The Centers for Medicare & Medicaid Services issued a second interim final rule, which established new regulatory waivers and rule changes to increase flexibility for healthcare providers during the COVID-19 pandemic.
The Centers for Medicare & Medicaid Services (CMS) released a second interim final rule, which established new regulatory waivers and rule changes to increase flexibility for healthcare providers during the coronavirus disease 2019 (COVID-19) pandemic.1
Overall, these waivers and rule changes further aim to expand telehealth, make COVID-19 testing more accessible for Medicare and Medicaid beneficiaries, increase hospital capacity, strengthen the healthcare workforce, and lessen administrative burden.
“This interim final rule with comment period (IFC) gives individuals and entities that provide services to Medicare, Medicaid, Basic Health Program, and Exchange beneficiaries needed flexibilities to respond effectively to the serious public health threats posed by the spread of [COVID-19],” the agency wrote. “These changes apply to physicians and other practitioners, hospice providers, federally qualified health centers, rural health clinics, hospitals, critical access hospitals (CAHs), community mental health centers (CMHCs), clinical laboratories, teaching hospitals, providers of the laboratory testing benefit in Medicaid, Opioid treatment programs, and quality reporting programs (QRPs) for inpatient rehabilitation facilities (IRFs), long-term care hospitals (LTCHs), skilled nursing facilities (SNFs), home health agencies (HHAs) and durable medical equipment, prosthetics, orthotics, and supplies (DMEPOS) suppliers.”
In response to requests from the Association for Clinical Oncology (ASCO) and other stakeholder groups, CMS will be increasing payments for telephone evaluation and management visits to match payments for similar office and outpatient visits, increasing payments from a range of approximately $14-$41 to approximately $46-$110.2 However, all other telehealth services will continue to require audio and visual communication.
CMS will also allow periodic assessments provided by opioid treatment programs to be performed via telehealth. Moreover, if patients do not have the ability to access audio visual communication technology, the assessments may be performed using audio-only phone calls at the same reimbursement rate.
In order to ensure that Medicare beneficiaries have broad access to testing related to COVID-19, CMS indicated that a written provider's order is no longer required for the COVID-19 test for Medicare payment purposes. Additionally, Medicare and Medicaid are covering certain serology tests, which could aid in determining whether a person may have developed an immune response and may not be at immediate risk for COVID-19 reinfection. Medicare and Medicaid will also cover laboratory processing of certain FDA-authorized tests that beneficiaries self-collect at home.
With regard to flexibilities for hospitals, CMS is giving providers the option to increase the number of beds for COVID-19 patients while receiving stable, predictable Medicare payments; including, allowing hospital systems that include rural health clinics to increase their bed capacity without affecting the rural health clinic’s payments. The agency is also exempting certain requirements to enable freestanding inpatient rehabilitation facilities to accept patients from acute-care hospitals experiencing a surge, even if the patients do not require rehabilitation care.

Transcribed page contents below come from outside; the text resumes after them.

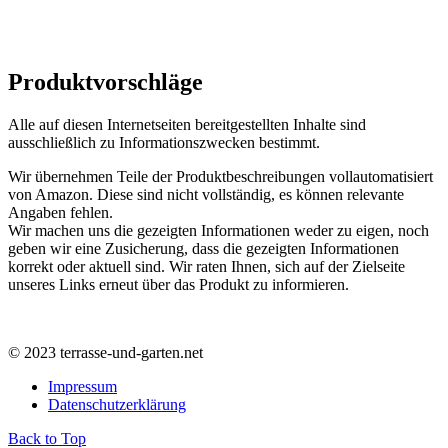
Produktvorschläge
Alle auf diesen Internetseiten bereitgestellten Inhalte sind
ausschließlich zu Informationszwecken bestimmt.
Wir übernehmen Teile der Produktbeschreibungen vollautomatisiert
von Amazon. Diese sind nicht vollständig, es können relevante
Angaben fehlen.
Wir machen uns die gezeigten Informationen weder zu eigen, noch
geben wir eine Zusicherung, dass die gezeigten Informationen
korrekt oder aktuell sind. Wir raten Ihnen, sich auf der Zielseite
unseres Links erneut über das Produkt zu informieren.
© 2023 terrasse-und-garten.net
Impressum
Datenschutzerklärung
Back to Top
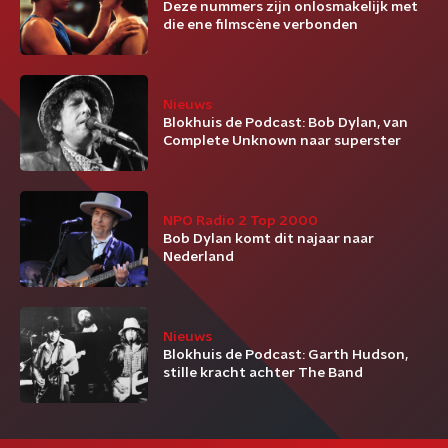
Deze nummers zijn onlosmakelijk met
die ene filmscène verbonden
Nieuws
Blokhuis de Podcast: Bob Dylan, van
Complete Unknown naar superster
NPO Radio 2 Top 2000
Bob Dylan komt dit najaar naar
Nederland
Nieuws
Blokhuis de Podcast: Garth Hudson,
stille kracht achter The Band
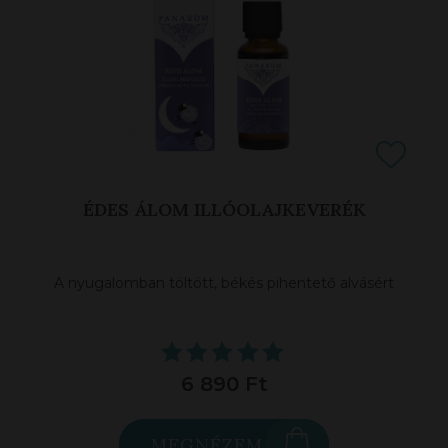
ÉDES ÁLOM ILLÓOLAJKEVERÉK
A nyugalomban töltött, békés pihentető alvásért
6 890 Ft
MEGNÉZEM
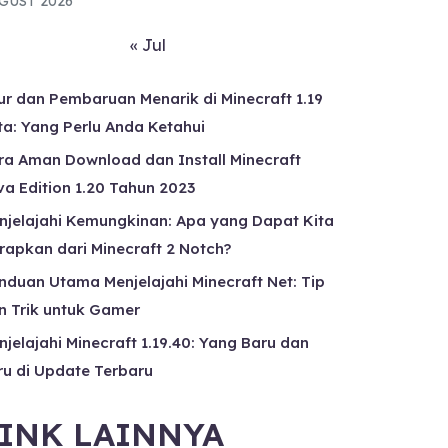
GUST 2026
« Jul
tur dan Pembaruan Menarik di Minecraft 1.19
ta: Yang Perlu Anda Ketahui
ra Aman Download dan Install Minecraft
va Edition 1.20 Tahun 2023
njelajahi Kemungkinan: Apa yang Dapat Kita
rapkan dari Minecraft 2 Notch?
nduan Utama Menjelajahi Minecraft Net: Tip
n Trik untuk Gamer
njelajahi Minecraft 1.19.40: Yang Baru dan
ru di Update Terbaru
INK LAINNYA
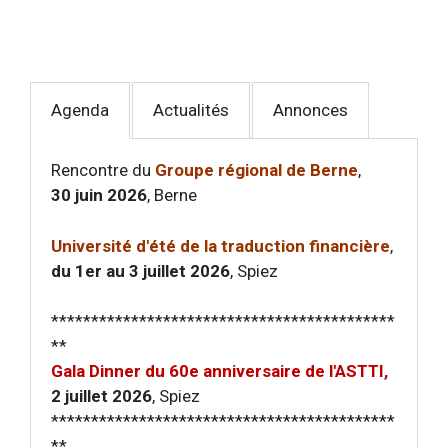
Agenda
Actualités
Annonces
Rencontre du
Groupe régional de Berne
,
30 juin 2026
, Berne
Université d'été de la traduction financière
,
du 1er au 3 juillet 2026
, Spiez
*******************************************
**
Gala Dinner du 60e anniversaire de l'ASTTI
,
2 juillet 2026
, Spiez
*******************************************
**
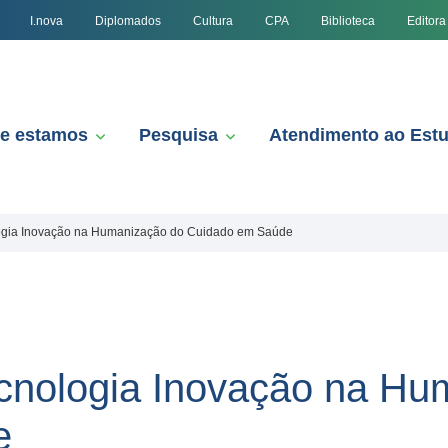
I.nova
Diplomados
Cultura
CPA
Biblioteca
Editora
e estamos
Pesquisa
Atendimento ao Est
logia Inovação na Humanização do Cuidado em Saúde
ecnologia Inovação na Hu
e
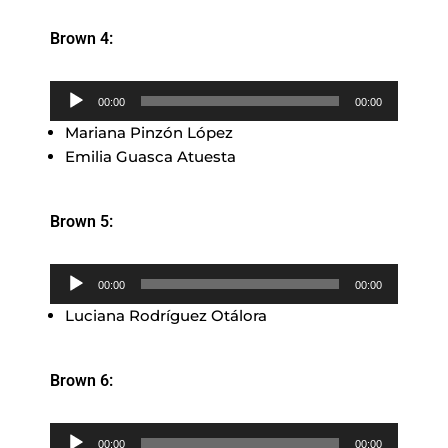
Brown 4:
Reproductor
00:00
00:00
de
Mariana Pinzón López
audio
Emilia Guasca Atuesta
Brown 5:
Reproductor
00:00
00:00
de
Luciana Rodríguez Otálora
audio
Brown 6:
Reproductor
00:00
00:00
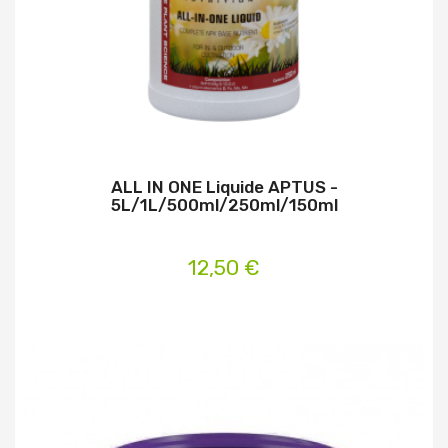
ALL IN ONE Liquide APTUS -
5L/1L/500ml/250ml/150ml
12,50 €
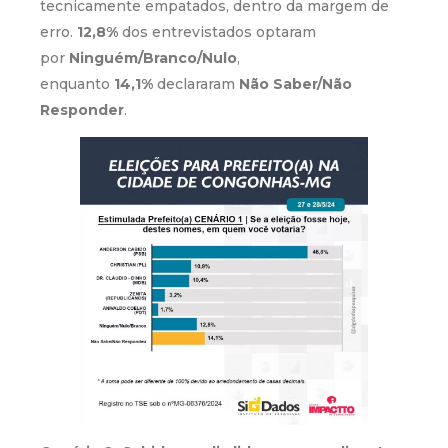
tecnicamente empatados, dentro da margem de
erro.
12,8%
dos entrevistados optaram
por
Ninguém/Branco/Nulo
,
enquanto
14,1%
declararam
Não Saber/Não
Responder
.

“We are also adopting an extraordinary circumstances relocation exception policy for on-campus and excepted off-campus provider-based departments of hospitals that relocate in response to the PHE, as well as discussing the hospital outpatient services and community mental health care services that can be furnished in temporary expansion locations of a hospital (including the patient’s home) or an expanded CMHC,” the agency wrote. “We are also modifying the policy to allow a teaching hospital to claim, towards its resident fulltime equivalent count, residents that it sends to another hospital during the PHE associated with COVID-19.”
Other notable provisions made by CMS included making modifications to the financial methodology to account for COVID-19 costs, allowing payment for certain partial hospitalization services and other mental health services to patients in the safety of their own homes, and allowing states operating a basic health program (BHP) to submit revised BHP blueprints for temporary changes tied to the COVID-19 public health emergency retroactive to the first day of the COVID-19 public health emergency declaration.
ASCO indicated that they will submit comments to the agency on the rule during the open comment period and continue to work with the agency to ensure that Medicare and Medicaid beneficiaries receive high-quality cancer care during the pandemic.
References:
1. CMS. Medicare and Medicaid Programs, Basic Health Program, and Exchanges; Additional Policy and Regulatory Revisions in Response to the COVID-19 Public Health Emergency and Delay of Certain Reporting Requirements for the Skilled Nursing Facility Quality Reporting Program. CMS website. Published April 30, 2020. cms.gov/files/document/covid-medicare-and-medicaid-ifc2.pdf. Accessed May 5, 2020.
2. ASCO. New Medicare and Medicaid Waivers, Rule Changes Aim to Increase COVID-19 Testing and Support Health Care Workers. ASCO website. Published May 1, 2020. asco.org/practice-policy/policy-issues-statements/asco-in-action/new-medicare-and-medicaid-waivers-rule. Accessed May 5, 2020.